## INPUT RECORDS
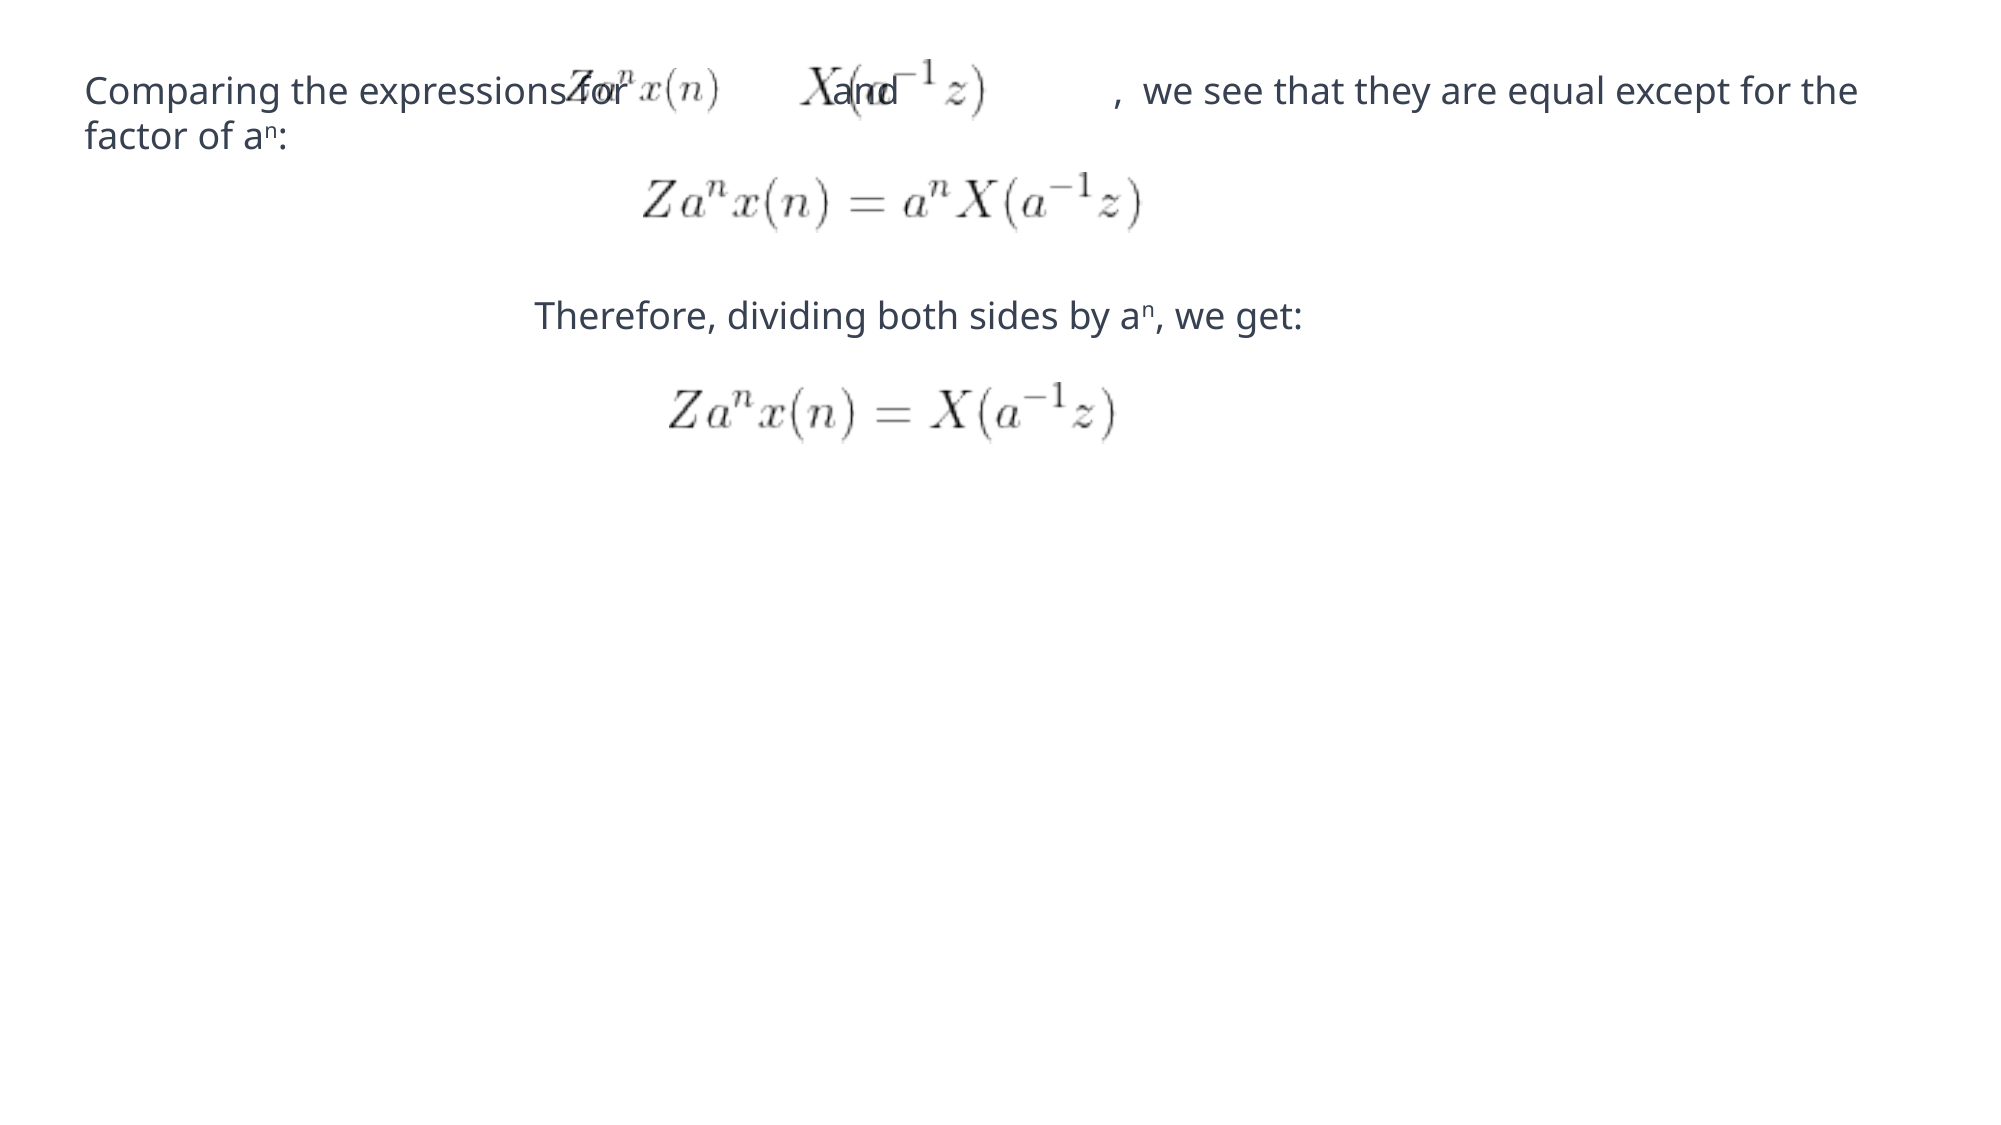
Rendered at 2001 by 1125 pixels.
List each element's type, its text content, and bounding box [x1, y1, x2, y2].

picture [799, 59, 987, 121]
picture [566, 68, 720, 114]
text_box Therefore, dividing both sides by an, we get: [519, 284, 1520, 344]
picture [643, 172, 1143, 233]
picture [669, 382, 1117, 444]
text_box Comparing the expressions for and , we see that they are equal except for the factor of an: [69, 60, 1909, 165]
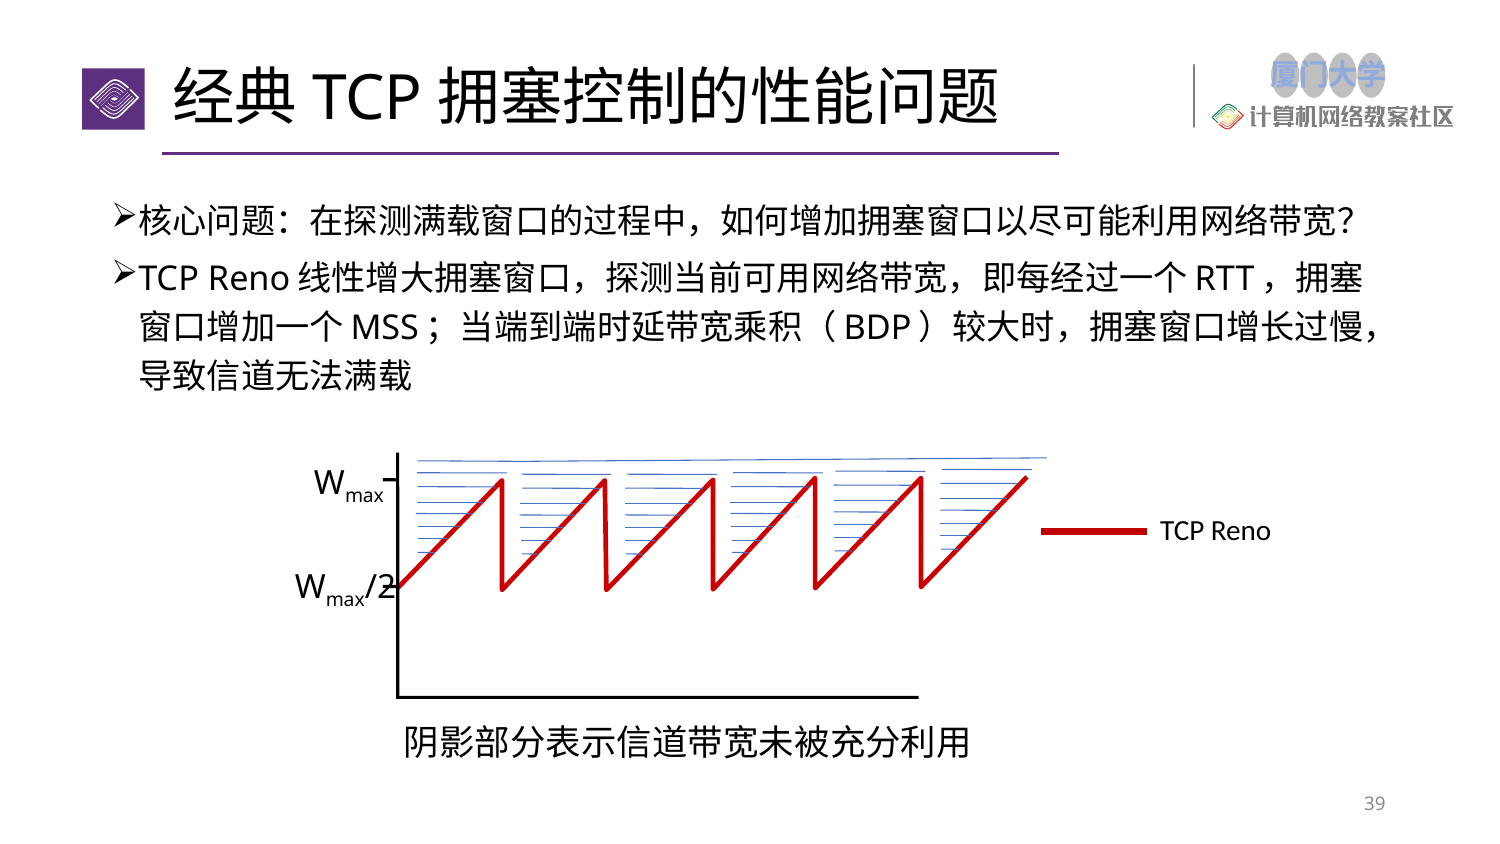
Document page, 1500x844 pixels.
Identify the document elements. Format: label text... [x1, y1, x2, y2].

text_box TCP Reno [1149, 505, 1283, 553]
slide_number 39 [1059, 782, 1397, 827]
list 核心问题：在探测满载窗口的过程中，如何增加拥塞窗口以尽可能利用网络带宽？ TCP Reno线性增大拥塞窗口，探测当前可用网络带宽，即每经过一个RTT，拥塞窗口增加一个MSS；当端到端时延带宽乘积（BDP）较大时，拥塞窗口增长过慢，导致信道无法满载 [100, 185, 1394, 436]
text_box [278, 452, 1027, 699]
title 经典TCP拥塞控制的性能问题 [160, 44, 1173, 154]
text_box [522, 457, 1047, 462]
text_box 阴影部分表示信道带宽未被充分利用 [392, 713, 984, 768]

## WORK REQUEST
Sift through the material above and copy the lines that contain the word "pixels".

## SOLUTION TO THIS TASK
Rendered at 2001 by 1125 pixels.
Document page, 1500x844 pixels.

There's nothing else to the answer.